All of the data below is to be output without alteration.

Exercise input START

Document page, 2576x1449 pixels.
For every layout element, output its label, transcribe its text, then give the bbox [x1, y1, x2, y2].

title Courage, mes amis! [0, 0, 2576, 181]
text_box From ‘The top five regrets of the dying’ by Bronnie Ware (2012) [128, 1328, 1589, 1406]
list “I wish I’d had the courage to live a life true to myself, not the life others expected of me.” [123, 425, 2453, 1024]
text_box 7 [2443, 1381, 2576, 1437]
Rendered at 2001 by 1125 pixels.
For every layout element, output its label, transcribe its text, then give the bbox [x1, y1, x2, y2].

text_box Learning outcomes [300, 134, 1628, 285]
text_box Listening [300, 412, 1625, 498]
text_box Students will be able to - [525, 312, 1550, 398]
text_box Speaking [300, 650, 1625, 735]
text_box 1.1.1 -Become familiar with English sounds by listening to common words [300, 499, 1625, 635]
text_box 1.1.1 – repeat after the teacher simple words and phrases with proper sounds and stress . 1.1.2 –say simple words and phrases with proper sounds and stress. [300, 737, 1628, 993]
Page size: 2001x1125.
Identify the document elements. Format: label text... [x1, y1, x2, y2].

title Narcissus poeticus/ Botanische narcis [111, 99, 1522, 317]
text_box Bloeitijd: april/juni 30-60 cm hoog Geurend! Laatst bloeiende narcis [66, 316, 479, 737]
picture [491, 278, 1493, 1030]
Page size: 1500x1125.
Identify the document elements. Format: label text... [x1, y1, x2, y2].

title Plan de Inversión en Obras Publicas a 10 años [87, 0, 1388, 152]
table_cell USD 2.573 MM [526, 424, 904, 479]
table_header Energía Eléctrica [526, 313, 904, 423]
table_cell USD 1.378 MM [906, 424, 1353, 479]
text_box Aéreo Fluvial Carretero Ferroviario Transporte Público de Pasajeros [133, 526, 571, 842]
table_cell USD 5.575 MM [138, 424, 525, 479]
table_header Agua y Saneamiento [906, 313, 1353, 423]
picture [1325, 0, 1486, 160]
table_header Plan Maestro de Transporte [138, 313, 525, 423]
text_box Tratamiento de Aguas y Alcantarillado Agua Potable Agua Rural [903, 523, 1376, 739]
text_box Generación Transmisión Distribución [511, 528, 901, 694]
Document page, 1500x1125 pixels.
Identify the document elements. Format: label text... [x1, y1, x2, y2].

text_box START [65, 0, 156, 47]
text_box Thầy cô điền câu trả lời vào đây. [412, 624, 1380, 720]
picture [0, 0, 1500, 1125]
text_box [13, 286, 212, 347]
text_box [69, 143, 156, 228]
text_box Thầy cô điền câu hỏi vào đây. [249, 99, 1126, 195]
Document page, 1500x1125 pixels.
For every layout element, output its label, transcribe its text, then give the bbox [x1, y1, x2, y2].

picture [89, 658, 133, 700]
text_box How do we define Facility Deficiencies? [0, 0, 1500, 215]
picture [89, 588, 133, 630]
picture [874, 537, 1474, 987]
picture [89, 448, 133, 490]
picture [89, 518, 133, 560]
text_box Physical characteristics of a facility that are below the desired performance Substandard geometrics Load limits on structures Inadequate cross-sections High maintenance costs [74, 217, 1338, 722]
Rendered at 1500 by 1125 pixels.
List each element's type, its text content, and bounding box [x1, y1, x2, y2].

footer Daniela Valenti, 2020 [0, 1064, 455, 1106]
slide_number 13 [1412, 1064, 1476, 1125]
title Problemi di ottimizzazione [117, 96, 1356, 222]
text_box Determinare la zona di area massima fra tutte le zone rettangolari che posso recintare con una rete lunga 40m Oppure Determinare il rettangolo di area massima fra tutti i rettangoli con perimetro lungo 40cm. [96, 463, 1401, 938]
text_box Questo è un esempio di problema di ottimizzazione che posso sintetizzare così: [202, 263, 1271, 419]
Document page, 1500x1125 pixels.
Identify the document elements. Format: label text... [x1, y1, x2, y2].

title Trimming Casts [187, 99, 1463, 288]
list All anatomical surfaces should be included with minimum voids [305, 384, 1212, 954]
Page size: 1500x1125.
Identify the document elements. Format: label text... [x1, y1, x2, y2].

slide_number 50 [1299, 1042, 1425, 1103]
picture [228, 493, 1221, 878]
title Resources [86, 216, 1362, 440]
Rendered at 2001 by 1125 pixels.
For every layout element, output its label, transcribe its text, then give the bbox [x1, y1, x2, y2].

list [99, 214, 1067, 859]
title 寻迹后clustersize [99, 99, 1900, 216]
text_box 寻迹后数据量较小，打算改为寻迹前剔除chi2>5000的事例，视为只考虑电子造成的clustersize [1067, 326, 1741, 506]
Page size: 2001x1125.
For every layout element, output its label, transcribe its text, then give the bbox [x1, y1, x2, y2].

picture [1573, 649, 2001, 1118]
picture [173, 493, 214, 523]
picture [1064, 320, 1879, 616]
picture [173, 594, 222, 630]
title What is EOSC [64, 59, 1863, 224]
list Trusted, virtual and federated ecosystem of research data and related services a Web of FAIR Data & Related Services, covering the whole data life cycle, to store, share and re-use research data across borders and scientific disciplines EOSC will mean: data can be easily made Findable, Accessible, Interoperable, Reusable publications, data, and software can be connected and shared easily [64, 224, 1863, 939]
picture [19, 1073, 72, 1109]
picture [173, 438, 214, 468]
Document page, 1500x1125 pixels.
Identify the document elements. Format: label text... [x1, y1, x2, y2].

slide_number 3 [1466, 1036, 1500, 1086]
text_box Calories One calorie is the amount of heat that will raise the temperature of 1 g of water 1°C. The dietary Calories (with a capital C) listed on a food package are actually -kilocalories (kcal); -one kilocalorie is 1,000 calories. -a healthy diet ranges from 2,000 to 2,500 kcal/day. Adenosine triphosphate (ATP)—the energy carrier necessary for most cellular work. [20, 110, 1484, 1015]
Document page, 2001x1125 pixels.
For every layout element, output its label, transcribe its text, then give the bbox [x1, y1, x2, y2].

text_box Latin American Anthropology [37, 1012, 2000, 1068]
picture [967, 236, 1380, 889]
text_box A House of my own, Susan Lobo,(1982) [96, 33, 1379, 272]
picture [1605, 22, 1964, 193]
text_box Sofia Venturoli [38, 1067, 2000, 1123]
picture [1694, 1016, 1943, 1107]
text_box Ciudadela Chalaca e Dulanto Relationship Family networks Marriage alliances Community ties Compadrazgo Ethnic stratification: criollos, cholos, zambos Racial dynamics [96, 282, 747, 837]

Exercise input END

- _Solved exercise_
Document page, 2576x1449 pixels.
For every layout element, output its label, transcribe its text, then give the bbox [x1, y1, x2, y2].

title Courage, mes amis! [0, 0, 2576, 181]
text_box From ‘The top five regrets of the dying’ by Bronnie Ware (2012) [128, 1328, 1589, 1406]
list “I wish I’d had the courage to live a life true to myself, not the life others expected of me.” [123, 425, 2453, 1024]
text_box 7 [2443, 1381, 2576, 1437]
Rendered at 2001 by 1125 pixels.
For every layout element, output its label, transcribe its text, then give the bbox [x1, y1, x2, y2].

text_box Learning outcomes [300, 134, 1628, 285]
text_box Listening [300, 412, 1625, 498]
text_box Students will be able to - [525, 312, 1550, 398]
text_box Speaking [300, 650, 1625, 735]
text_box 1.1.1 -Become familiar with English sounds by listening to common words [300, 499, 1625, 635]
text_box 1.1.1 – repeat after the teacher simple words and phrases with proper sounds and stress . 1.1.2 –say simple words and phrases with proper sounds and stress. [300, 737, 1628, 993]
Page size: 2001x1125.
Identify the document elements. Format: label text... [x1, y1, x2, y2].

title Narcissus poeticus/ Botanische narcis [111, 99, 1522, 317]
text_box Bloeitijd: april/juni 30-60 cm hoog Geurend! Laatst bloeiende narcis [66, 316, 479, 737]
picture [491, 278, 1493, 1030]
Page size: 1500x1125.
Identify the document elements. Format: label text... [x1, y1, x2, y2].

title Plan de Inversión en Obras Publicas a 10 años [87, 0, 1388, 152]
table_cell USD 2.573 MM [526, 424, 904, 479]
table_header Energía Eléctrica [526, 313, 904, 423]
table_cell USD 1.378 MM [906, 424, 1353, 479]
text_box Aéreo Fluvial Carretero Ferroviario Transporte Público de Pasajeros [133, 526, 571, 842]
table_cell USD 5.575 MM [138, 424, 525, 479]
table_header Agua y Saneamiento [906, 313, 1353, 423]
picture [1325, 0, 1486, 160]
table_header Plan Maestro de Transporte [138, 313, 525, 423]
text_box Tratamiento de Aguas y Alcantarillado Agua Potable Agua Rural [903, 523, 1376, 739]
text_box Generación Transmisión Distribución [511, 528, 901, 694]
Document page, 1500x1125 pixels.
Identify the document elements. Format: label text... [x1, y1, x2, y2].

text_box START [65, 0, 156, 47]
text_box Thầy cô điền câu trả lời vào đây. [412, 624, 1380, 720]
picture [0, 0, 1500, 1125]
text_box [13, 286, 212, 347]
text_box [69, 143, 156, 228]
text_box Thầy cô điền câu hỏi vào đây. [249, 99, 1126, 195]
Document page, 1500x1125 pixels.
For every layout element, output its label, transcribe its text, then give the bbox [x1, y1, x2, y2].

picture [89, 658, 133, 700]
text_box How do we define Facility Deficiencies? [0, 0, 1500, 215]
picture [89, 588, 133, 630]
picture [874, 537, 1474, 987]
picture [89, 448, 133, 490]
picture [89, 518, 133, 560]
text_box Physical characteristics of a facility that are below the desired performance Substandard geometrics Load limits on structures Inadequate cross-sections High maintenance costs [74, 217, 1338, 722]
Rendered at 1500 by 1125 pixels.
List each element's type, its text content, and bounding box [x1, y1, x2, y2].

footer Daniela Valenti, 2020 [0, 1064, 455, 1106]
slide_number 13 [1412, 1064, 1476, 1125]
title Problemi di ottimizzazione [117, 96, 1356, 222]
text_box Determinare la zona di area massima fra tutte le zone rettangolari che posso recintare con una rete lunga 40m Oppure Determinare il rettangolo di area massima fra tutti i rettangoli con perimetro lungo 40cm. [96, 463, 1401, 938]
text_box Questo è un esempio di problema di ottimizzazione che posso sintetizzare così: [202, 263, 1271, 419]
Document page, 1500x1125 pixels.
Identify the document elements. Format: label text... [x1, y1, x2, y2].

title Trimming Casts [187, 99, 1463, 288]
list All anatomical surfaces should be included with minimum voids [305, 384, 1212, 954]
Page size: 1500x1125.
Identify the document elements. Format: label text... [x1, y1, x2, y2].

slide_number 50 [1299, 1042, 1425, 1103]
picture [228, 493, 1221, 878]
title Resources [86, 216, 1362, 440]
Rendered at 2001 by 1125 pixels.
For every layout element, output its label, transcribe its text, then give the bbox [x1, y1, x2, y2].

list [99, 214, 1067, 859]
title 寻迹后clustersize [99, 99, 1900, 216]
text_box 寻迹后数据量较小，打算改为寻迹前剔除chi2>5000的事例，视为只考虑电子造成的clustersize [1067, 326, 1741, 506]
Page size: 2001x1125.
For every layout element, output its label, transcribe its text, then give the bbox [x1, y1, x2, y2].

picture [1573, 649, 2001, 1118]
picture [173, 493, 214, 523]
picture [1064, 320, 1879, 616]
picture [173, 594, 222, 630]
title What is EOSC [64, 59, 1863, 224]
list Trusted, virtual and federated ecosystem of research data and related services a Web of FAIR Data & Related Services, covering the whole data life cycle, to store, share and re-use research data across borders and scientific disciplines EOSC will mean: data can be easily made Findable, Accessible, Interoperable, Reusable publications, data, and software can be connected and shared easily [64, 224, 1863, 939]
picture [19, 1073, 72, 1109]
picture [173, 438, 214, 468]
Document page, 1500x1125 pixels.
Identify the document elements. Format: label text... [x1, y1, x2, y2].

slide_number 3 [1466, 1036, 1500, 1086]
text_box Calories One calorie is the amount of heat that will raise the temperature of 1 g of water 1°C. The dietary Calories (with a capital C) listed on a food package are actually -kilocalories (kcal); -one kilocalorie is 1,000 calories. -a healthy diet ranges from 2,000 to 2,500 kcal/day. Adenosine triphosphate (ATP)—the energy carrier necessary for most cellular work. [20, 110, 1484, 1015]
Document page, 2001x1125 pixels.
For every layout element, output its label, transcribe its text, then give the bbox [x1, y1, x2, y2].

text_box Latin American Anthropology [37, 1012, 2000, 1068]
picture [967, 236, 1380, 889]
text_box A House of my own, Susan Lobo,(1982) [96, 33, 1379, 272]
picture [1605, 22, 1964, 193]
text_box Sofia Venturoli [38, 1067, 2000, 1123]
picture [1694, 1016, 1943, 1107]
text_box Ciudadela Chalaca e Dulanto Relationship Family networks Marriage alliances Community ties Compadrazgo Ethnic stratification: criollos, cholos, zambos Racial dynamics [96, 282, 747, 837]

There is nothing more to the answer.